**TASK ITEM**
Transcribe the data exactly, omitting whatever pictures it holds.

**RECORDS FOR THIS EXERCISE**
┏━━

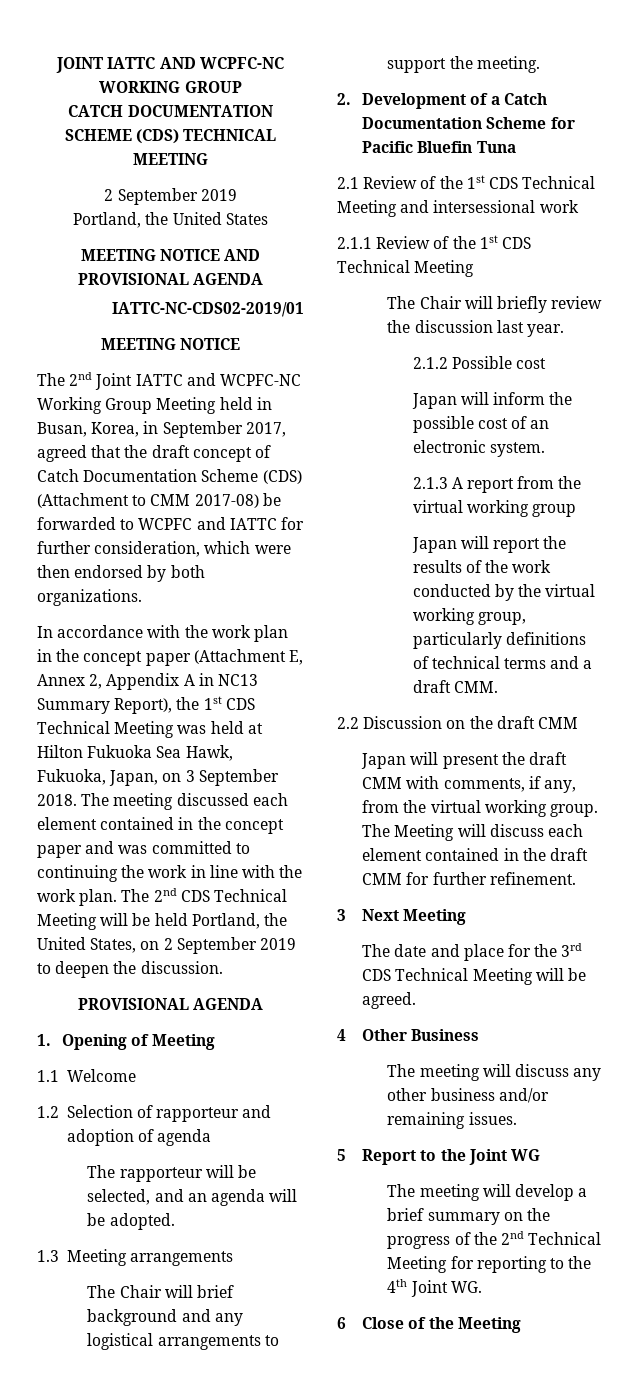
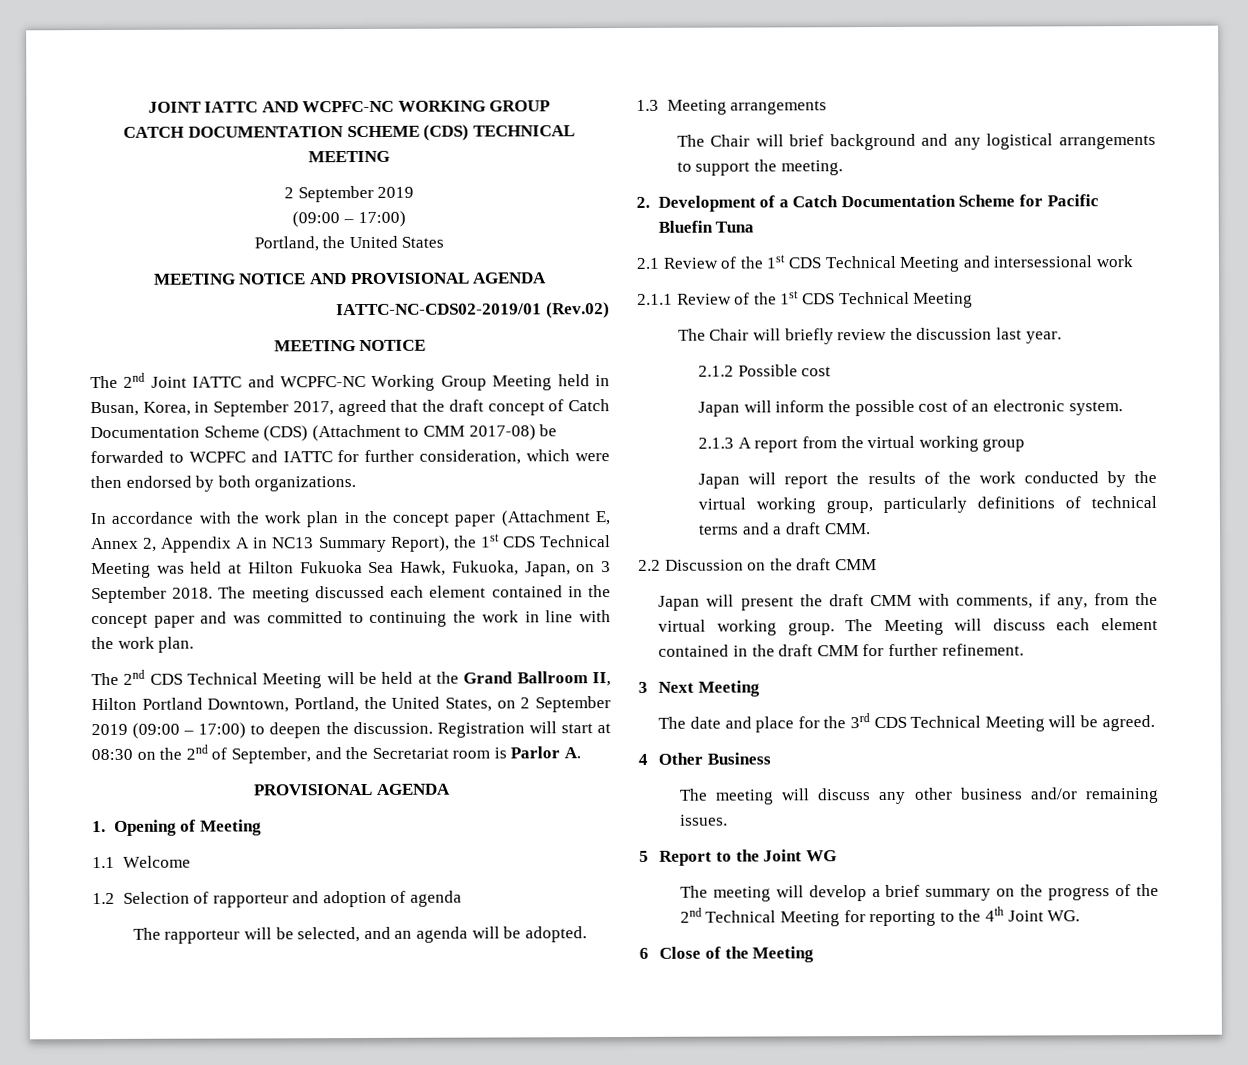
(237, 195) none -> [292,210,406,228] // (09:00 – 17:00)
(304, 309) none -> [546,302,610,319] (Rev.02)
(118, 897) none -> (195, 644) //
(188, 919) none -> [417,671,611,687] [91,697,290,713] at the Grand Ballroom II, Hilton Portland Downtown,
(296, 944) none -> [132,722,247,739] (09:00 – 17:00)
(223, 967) none -> [436,721,611,738] [91,744,582,764] Registration will start at 08:30 on the 2nd of September, and the Secretariat room is Parlor A.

┗━━

**RESULT FOR THIS EXERCISE**
(237, 195) none -> [292,210,406,228] // (09:00 – 17:00)
(304, 309) none -> [546,302,610,319] (Rev.02)
(118, 897) none -> (195, 644) //
(188, 919) none -> [417,671,611,687] [91,697,290,713] at the Grand Ballroom II, Hilton Portland Downtown,
(296, 944) none -> [132,722,247,739] (09:00 – 17:00)
(223, 967) none -> [436,721,611,738] [91,744,582,764] Registration will start at 08:30 on the 2nd of September, and the Secretariat room is Parlor A.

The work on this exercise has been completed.